**TENTANG TUGAS INI:**
Tuliskan kembali dengan persis bagian khotbah tentang ulat bulu dan kupu-kupu, mulai dari "Dari sesuatu yang" hingga "penerimaan dari lingkungannya.".

**TEKS YANG DIKAJI:**
Rabu, 30 April 2014

Khotbah Minggu 4 Mei 2014 1 Petrus 1:17-23, (Misericordias Domini). Tema : “Bersungguh-sungguh saling mengasihi!”


Beberapa waktu yang lalu negeri kita, khususnya daerah Jawa Timur, dihebohkan dengan wabah ulat bulu yang melanda. Jumlahnya yang sangat banyak membuat warga makin takut dengan penyakit yang mungkin menyebar seperti gatal-gatal. Selain itu, tanaman warga menjadi rusak karena daun-daunnya dimakan oleh ulat bulu tersebut. Namun beberapa waktu berikut, ulat bulu-ulat bulu itu hilang! Bukan hanya karena dibasmi dengan pestisida atau sejenisnya, tetapi karena mereka telah berubah menjadi kupu-kupu.
Dari sesuatu yang menjijikkan, ia berubah total menjadi sesuatu yang sangat indah. Dari yang semula dibenci orang, menjadi sangat disukai orang. Perubahan yang dialami bukan hanya secara fisik atau bentuk luarnya, tetapi menyangkut keseluruhan hidupnya, baik itu cara hidupnya, makanannya dan penerimaan dari lingkungannya.
Hidup kita adalah sebuah metamorfosis. Tuhan memungkinkan kita untuk berubah dan berkembang ke tahap yang lebih luhur. Dari ulat yang menjijikkan menjadi kupu-kupu yang indah. Kebangkitan Kristus seharusnya menjadi momen bagi kita, orang-orang yang telah ditebus, untuk mengalami perubahan hidup yang total di hadapan-Nya. Perubahan hidup dari yang semula berlumuran dosa, menjadi lebih terarah kepada-Nya. Yang semula akrab dan menikmati dosa, menjadi taat dan setia pada firman-Nya.

**DATA HASIL EKSTRAKSI:**
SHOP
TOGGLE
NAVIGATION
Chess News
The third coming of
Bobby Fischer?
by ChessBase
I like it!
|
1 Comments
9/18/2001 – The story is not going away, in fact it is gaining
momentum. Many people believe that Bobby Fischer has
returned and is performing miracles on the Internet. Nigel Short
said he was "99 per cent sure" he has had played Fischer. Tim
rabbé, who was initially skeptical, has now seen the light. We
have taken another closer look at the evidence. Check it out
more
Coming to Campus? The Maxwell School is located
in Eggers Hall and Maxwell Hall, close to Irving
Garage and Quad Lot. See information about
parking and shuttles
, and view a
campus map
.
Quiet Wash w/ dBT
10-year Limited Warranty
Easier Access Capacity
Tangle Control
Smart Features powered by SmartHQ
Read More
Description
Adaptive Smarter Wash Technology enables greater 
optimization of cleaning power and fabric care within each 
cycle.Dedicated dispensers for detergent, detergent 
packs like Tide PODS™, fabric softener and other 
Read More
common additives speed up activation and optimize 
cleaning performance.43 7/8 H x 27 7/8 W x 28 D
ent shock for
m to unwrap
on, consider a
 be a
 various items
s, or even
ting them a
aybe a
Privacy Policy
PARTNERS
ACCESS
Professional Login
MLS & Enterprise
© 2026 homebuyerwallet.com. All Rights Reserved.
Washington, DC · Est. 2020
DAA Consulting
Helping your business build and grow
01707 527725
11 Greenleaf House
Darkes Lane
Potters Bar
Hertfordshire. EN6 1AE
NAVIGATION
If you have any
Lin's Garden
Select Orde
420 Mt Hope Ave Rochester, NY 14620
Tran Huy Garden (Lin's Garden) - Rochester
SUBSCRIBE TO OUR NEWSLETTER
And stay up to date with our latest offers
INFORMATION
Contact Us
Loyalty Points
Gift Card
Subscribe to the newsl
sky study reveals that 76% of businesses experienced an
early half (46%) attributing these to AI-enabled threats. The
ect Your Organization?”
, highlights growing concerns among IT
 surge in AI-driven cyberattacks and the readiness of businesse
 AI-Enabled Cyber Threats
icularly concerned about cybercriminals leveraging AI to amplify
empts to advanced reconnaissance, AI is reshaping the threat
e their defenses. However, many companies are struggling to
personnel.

**PENYELESAIAN TUGAS:**
Dari sesuatu yang menjijikkan, ia berubah total menjadi sesuatu yang sangat indah. Dari yang semula dibenci orang, menjadi sangat disukai orang. Perubahan yang dialami bukan hanya secara fisik atau bentuk luarnya, tetapi menyangkut keseluruhan hidupnya, baik itu cara hidupnya, makanannya dan penerimaan dari lingkungannya.